New Wine Trust
- Founded: 1989
- Founder: David Pytches
- Type: New Wine Trust is a registered charity no. 1084415 and a company limited by guarantee, governed by a memorandum and articles of association.
- Location: Ealing, London;
- Origins: St Andrew's Church, Chorleywood, Hertfordshire
- Region served: Worldwide
- Method: Summer conferences, Leadership and Network events, and Overseas activities
- Key people: Paul Langham (Chair of Trustees) Rich Johnson (National Leader)
- Revenue: £4,022,000 (2024)
- Employees: 20
- Volunteers: 5000 (during Summer Conference)
- Website: new-wine.org

= New Wine =

English Evangelical organisation

New Wine is a not-for-profit Christian charismatic evangelical organisation based in England, United Kingdom. It equips Christian churches and leaders in spiritual renewal, worship and church planting.

==Overview==
The purpose of New Wine is "local churches changing nations".

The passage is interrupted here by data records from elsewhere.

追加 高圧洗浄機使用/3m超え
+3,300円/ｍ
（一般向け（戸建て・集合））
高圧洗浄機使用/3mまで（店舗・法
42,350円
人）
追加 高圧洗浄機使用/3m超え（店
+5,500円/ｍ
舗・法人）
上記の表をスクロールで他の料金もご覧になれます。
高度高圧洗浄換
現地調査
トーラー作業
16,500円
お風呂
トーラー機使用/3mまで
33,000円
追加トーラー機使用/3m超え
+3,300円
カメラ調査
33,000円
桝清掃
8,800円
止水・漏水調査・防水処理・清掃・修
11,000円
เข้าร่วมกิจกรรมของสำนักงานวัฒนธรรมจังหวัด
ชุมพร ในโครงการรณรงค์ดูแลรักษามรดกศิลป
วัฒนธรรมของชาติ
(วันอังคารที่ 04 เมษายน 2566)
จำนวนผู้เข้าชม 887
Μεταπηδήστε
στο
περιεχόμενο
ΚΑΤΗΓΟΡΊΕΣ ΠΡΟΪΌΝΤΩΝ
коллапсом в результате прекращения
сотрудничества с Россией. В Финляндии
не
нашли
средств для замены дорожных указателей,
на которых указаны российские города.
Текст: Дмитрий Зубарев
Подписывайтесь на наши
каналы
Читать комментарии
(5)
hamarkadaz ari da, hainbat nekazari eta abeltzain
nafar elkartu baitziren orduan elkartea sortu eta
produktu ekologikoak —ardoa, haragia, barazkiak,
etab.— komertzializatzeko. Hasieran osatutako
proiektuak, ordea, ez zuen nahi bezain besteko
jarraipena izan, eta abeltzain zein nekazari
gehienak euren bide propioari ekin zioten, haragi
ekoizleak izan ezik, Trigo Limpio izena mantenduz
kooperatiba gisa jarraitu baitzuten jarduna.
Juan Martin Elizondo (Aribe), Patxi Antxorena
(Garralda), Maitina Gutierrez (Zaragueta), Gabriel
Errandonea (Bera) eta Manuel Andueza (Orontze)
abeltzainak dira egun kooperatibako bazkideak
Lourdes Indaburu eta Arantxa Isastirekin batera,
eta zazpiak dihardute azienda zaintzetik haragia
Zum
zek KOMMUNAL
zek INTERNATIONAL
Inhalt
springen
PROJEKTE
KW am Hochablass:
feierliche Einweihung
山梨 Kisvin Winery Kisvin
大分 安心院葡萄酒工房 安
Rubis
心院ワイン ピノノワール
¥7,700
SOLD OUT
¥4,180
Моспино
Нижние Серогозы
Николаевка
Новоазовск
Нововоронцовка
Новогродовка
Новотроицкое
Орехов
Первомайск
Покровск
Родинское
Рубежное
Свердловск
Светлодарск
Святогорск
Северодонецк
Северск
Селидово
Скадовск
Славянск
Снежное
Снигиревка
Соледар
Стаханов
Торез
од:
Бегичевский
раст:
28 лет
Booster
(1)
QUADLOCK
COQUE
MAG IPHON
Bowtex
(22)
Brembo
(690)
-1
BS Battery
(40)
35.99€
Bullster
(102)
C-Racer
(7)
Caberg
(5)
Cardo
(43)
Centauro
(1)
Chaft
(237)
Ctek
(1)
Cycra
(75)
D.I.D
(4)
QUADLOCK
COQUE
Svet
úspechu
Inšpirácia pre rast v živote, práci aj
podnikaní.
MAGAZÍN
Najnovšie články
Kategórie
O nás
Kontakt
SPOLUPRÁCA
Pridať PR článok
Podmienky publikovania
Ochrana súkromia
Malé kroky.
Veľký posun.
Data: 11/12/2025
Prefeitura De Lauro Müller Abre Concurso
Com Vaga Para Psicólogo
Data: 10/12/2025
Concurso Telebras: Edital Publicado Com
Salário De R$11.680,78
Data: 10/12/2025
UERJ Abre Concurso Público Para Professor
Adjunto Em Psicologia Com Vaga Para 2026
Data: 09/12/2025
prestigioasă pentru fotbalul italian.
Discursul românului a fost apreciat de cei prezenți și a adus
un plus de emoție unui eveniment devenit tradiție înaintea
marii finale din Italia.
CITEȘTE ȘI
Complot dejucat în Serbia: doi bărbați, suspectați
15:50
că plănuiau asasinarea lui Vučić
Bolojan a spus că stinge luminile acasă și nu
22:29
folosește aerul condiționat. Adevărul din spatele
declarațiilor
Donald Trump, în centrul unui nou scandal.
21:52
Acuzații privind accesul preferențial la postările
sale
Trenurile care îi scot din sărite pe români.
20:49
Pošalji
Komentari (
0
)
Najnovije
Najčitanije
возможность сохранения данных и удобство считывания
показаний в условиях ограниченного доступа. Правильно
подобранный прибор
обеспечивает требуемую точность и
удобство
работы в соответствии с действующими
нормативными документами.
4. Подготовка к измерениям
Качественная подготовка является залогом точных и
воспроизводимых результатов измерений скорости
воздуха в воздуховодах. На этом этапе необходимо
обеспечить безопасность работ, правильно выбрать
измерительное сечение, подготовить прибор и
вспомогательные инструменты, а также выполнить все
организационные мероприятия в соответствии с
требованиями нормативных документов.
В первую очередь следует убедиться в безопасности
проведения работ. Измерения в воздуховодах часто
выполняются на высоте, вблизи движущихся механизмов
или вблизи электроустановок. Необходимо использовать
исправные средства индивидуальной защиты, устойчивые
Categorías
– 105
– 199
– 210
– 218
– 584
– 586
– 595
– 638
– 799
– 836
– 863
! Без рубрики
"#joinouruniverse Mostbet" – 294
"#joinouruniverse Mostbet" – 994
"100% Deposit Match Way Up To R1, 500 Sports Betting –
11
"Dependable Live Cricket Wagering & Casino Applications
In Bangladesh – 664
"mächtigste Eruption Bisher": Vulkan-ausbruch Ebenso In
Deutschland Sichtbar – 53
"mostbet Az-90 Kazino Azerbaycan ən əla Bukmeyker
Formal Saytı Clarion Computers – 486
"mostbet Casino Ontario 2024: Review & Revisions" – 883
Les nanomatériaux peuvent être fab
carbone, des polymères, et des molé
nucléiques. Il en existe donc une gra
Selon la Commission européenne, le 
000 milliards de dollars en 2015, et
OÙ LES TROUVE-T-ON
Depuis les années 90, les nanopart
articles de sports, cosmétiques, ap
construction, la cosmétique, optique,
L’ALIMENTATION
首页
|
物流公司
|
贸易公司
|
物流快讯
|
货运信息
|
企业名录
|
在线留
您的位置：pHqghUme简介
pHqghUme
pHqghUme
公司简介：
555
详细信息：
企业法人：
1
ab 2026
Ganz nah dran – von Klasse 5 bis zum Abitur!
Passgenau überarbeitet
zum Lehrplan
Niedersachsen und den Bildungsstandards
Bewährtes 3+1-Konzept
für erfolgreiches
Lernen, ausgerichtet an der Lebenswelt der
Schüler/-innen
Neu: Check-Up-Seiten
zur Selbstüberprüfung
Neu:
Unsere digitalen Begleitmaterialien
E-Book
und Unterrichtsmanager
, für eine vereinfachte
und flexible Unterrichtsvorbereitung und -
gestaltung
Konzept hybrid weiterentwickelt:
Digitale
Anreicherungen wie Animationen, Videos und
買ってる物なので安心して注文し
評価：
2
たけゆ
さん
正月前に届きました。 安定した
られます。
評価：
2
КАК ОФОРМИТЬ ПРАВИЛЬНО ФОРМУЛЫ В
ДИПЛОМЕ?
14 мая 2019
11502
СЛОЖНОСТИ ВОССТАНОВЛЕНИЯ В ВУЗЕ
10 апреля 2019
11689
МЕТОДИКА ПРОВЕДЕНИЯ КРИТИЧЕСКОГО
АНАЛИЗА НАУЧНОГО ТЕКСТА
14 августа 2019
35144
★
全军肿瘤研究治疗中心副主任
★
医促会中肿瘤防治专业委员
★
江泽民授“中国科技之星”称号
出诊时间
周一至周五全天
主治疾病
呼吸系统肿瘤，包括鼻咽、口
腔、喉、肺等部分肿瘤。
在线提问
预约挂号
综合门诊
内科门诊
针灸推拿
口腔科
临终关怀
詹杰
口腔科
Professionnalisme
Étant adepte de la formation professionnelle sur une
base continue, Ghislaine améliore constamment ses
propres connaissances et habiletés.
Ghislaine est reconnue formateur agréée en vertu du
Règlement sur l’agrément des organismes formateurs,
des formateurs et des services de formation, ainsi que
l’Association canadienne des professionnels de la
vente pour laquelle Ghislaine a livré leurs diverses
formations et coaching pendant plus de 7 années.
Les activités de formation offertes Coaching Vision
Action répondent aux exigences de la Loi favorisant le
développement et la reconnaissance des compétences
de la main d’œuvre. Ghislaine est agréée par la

New Wine operates in England and multiple other nations worldwide.

Rev Rich Johnson is the National Leader. Rev Paul Langham is the Chair of Trustees.

The organisation is based at 4a Ridley Avenue, London W13.

==History==
New Wine was set up by the former Bishop of the then-diocese of Chile, Bolivia and Peru, David Pytches, in 1989. Pytches was heavily influenced by the founder of the Vineyard Church, John Wimber, who had held a number of conferences through the 1980s, leading to increased interest in the charismatic movement in the United Kingdom.

== Summer conferences==
The first New Wine Christian Conference was held in 1989 at the Royal Bath and West Showground, Somerset, and attracted nearly 2,500 people. The event now attracts more than 14,000 people per year.

In 1993 a separate conference, called Soul Survivor, aimed at teenagers and young adults was established by the evangelist Mike Pilavachi, which ran until 2019.

The conference has attracted a number of speakers prominent within the evangelical movement in the United Kingdom and the United States, including Baroness Caroline Cox, Jackie Pullinger, J.John, Heidi Baker, Bill Johnson, Francis Chan, Ken Costa and Brother Yun.

==Associated Organisations==
New Wine Ireland is based in Belfast. It states its purpose as "working together to change the island of Ireland through a network of church leaders, our summer conference and training events."